Reggie turned off the engine and opened his door.
“Come on,” he said. “Let’s walk.”
We made our way to the river and then turned left onto the esplanade. The wind was up and the temperature had dropped. I flipped the cigarette away, buttoned my coat to the collar, and buried my hands in my pockets.
“Vinny tell you anything else?”
“Where Frank usually dumped the cars after he stripped them. In the swampland off the Arthur Kill, near Prall’s Island, on the western edge of Staten Island. He gave me a pretty good description. I’ll get a search team out there tomorrow.”
“You think they’ll be able to find the BMW?”
He shrugged.
“Cars last a long time in the water.”
I wanted to ask about bodies but couldn’t make myself say the words.
“Tell you what’s bothering me,” he continued. “Beyond your going vigilante. Vinny said the key was in the ignition.”
“So?”
“So, when the homicide detectives searched the room where Munoz was murdered, they found the key to his brother-in-law’s car in his pants pocket. Where’d the second key come from?”
I gave it a few seconds’ thought and came up empty.
“No clue. I can ask Gallegos if Munoz had more than one copy.”
“You think Gallegos was straight with you, right?”
“Absolutely,” I said, remembering the expression on his face when I’d told him about Kyle.
“Which makes me wonder about the girlfriend out on Long Island, the one Munoz was supposedly smacking around. Detectives interviewed the girlfriend’s neighbors. The neighbors said they heard a lot of fight noise coming from her apartment. Said she usually wore dark glasses and floppy hats but that they saw bruises on her face and arms. Doesn’t sound right if Gallegos was telling the truth about his brother-in-law being a kind and gentle person.”

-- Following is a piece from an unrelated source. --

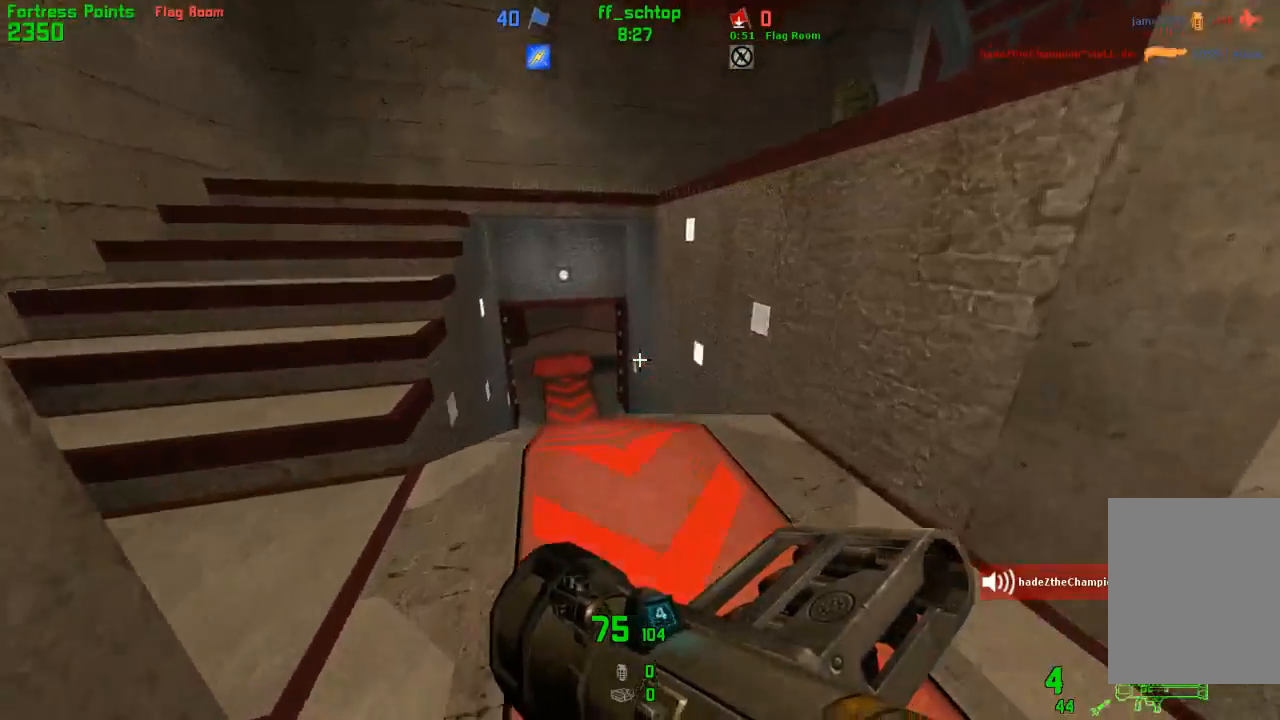
{"keys": ["back", "left"], "events": [[17, "forward", "up"], [17, "left", "up"], [383, "back", "down"], [500, "left", "down"]]}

“And the girlfriend would have had access to his keys,” I said, beginning to understand what Reggie was thinking. “It’s a big coincidence that she disappeared the same night he was murdered.”
“Exactly. The file has fingerprints for her that they lifted from the apartment. I’ll run a check in the morning, see if she’s turned up in the system.”
We reached the end of South Cove and stopped by the railing, facing south toward the Statue of Liberty.
“The big picture still doesn’t make sense to me. What does any of this have to do with Kyle?”
Reggie tossed his cigarette butt into the water.
“Don’t know yet. Police work is like that sometimes-you figure out the what before the why. All you can do is keep pulling at loose strings and see what happens. You think you’ll be able to learn anything about that bribe Gallegos mentioned?”
“I got a decent shot at it. I’ll start digging first thing tomorrow morning.”
“Good.” He turned to face me. “One more thing.”
“What’s that?”
“You get it into your head to do something wild, make sure you talk to me about it first. Because you’re right that I wouldn’t want to send you to jail, but you might be wrong about what I’d do. I’ve had to make a lot of tough calls in my line of work. I’d rather not confront that kind of decision with you.”
“Agreed,” I lied. If push came to shove, I was going to do what I had to do, with or without his approval.
“Then let’s go get a drink. It’s been a long night.”